**Exercise:**
Repeat the whole listing exactly as it appears.

START Information shown

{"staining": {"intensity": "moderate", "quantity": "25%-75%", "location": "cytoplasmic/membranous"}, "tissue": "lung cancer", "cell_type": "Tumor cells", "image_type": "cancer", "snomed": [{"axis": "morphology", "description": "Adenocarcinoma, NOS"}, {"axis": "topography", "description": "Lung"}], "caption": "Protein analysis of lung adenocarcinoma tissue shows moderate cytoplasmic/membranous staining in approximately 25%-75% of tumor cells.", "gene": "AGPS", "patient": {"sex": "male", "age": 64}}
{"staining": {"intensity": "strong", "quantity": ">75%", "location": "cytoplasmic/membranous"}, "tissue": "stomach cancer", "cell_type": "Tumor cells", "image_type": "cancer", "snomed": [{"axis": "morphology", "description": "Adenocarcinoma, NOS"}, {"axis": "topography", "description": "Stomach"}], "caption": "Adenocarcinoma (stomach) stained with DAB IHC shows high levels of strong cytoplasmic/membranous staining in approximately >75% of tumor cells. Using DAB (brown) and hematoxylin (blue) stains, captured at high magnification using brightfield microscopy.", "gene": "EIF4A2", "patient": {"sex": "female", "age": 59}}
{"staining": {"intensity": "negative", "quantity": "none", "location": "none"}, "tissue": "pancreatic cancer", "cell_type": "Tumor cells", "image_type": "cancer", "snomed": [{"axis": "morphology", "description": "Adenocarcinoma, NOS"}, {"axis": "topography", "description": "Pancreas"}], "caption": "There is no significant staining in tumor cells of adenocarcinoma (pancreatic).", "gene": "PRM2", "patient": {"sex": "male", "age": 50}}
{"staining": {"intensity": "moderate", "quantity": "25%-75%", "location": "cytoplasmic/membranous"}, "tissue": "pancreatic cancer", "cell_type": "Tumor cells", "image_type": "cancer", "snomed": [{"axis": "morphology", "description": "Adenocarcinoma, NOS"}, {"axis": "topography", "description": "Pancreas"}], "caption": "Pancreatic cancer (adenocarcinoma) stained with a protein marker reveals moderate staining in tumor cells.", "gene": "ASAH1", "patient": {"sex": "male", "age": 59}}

END Information shown

**Response to this task:**
{"staining": {"intensity": "moderate", "quantity": "25%-75%", "location": "cytoplasmic/membranous"}, "tissue": "lung cancer", "cell_type": "Tumor cells", "image_type": "cancer", "snomed": [{"axis": "morphology", "description": "Adenocarcinoma, NOS"}, {"axis": "topography", "description": "Lung"}], "caption": "Protein analysis of lung adenocarcinoma tissue shows moderate cytoplasmic/membranous staining in approximately 25%-75% of tumor cells.", "gene": "AGPS", "patient": {"sex": "male", "age": 64}}
{"staining": {"intensity": "strong", "quantity": ">75%", "location": "cytoplasmic/membranous"}, "tissue": "stomach cancer", "cell_type": "Tumor cells", "image_type": "cancer", "snomed": [{"axis": "morphology", "description": "Adenocarcinoma, NOS"}, {"axis": "topography", "description": "Stomach"}], "caption": "Adenocarcinoma (stomach) stained with DAB IHC shows high levels of strong cytoplasmic/membranous staining in approximately >75% of tumor cells. Using DAB (brown) and hematoxylin (blue) stains, captured at high magnification using brightfield microscopy.", "gene": "EIF4A2", "patient": {"sex": "female", "age": 59}}
{"staining": {"intensity": "negative", "quantity": "none", "location": "none"}, "tissue": "pancreatic cancer", "cell_type": "Tumor cells", "image_type": "cancer", "snomed": [{"axis": "morphology", "description": "Adenocarcinoma, NOS"}, {"axis": "topography", "description": "Pancreas"}], "caption": "There is no significant staining in tumor cells of adenocarcinoma (pancreatic).", "gene": "PRM2", "patient": {"sex": "male", "age": 50}}
{"staining": {"intensity": "moderate", "quantity": "25%-75%", "location": "cytoplasmic/membranous"}, "tissue": "pancreatic cancer", "cell_type": "Tumor cells", "image_type": "cancer", "snomed": [{"axis": "morphology", "description": "Adenocarcinoma, NOS"}, {"axis": "topography", "description": "Pancreas"}], "caption": "Pancreatic cancer (adenocarcinoma) stained with a protein marker reveals moderate staining in tumor cells.", "gene": "ASAH1", "patient": {"sex": "male", "age": 59}}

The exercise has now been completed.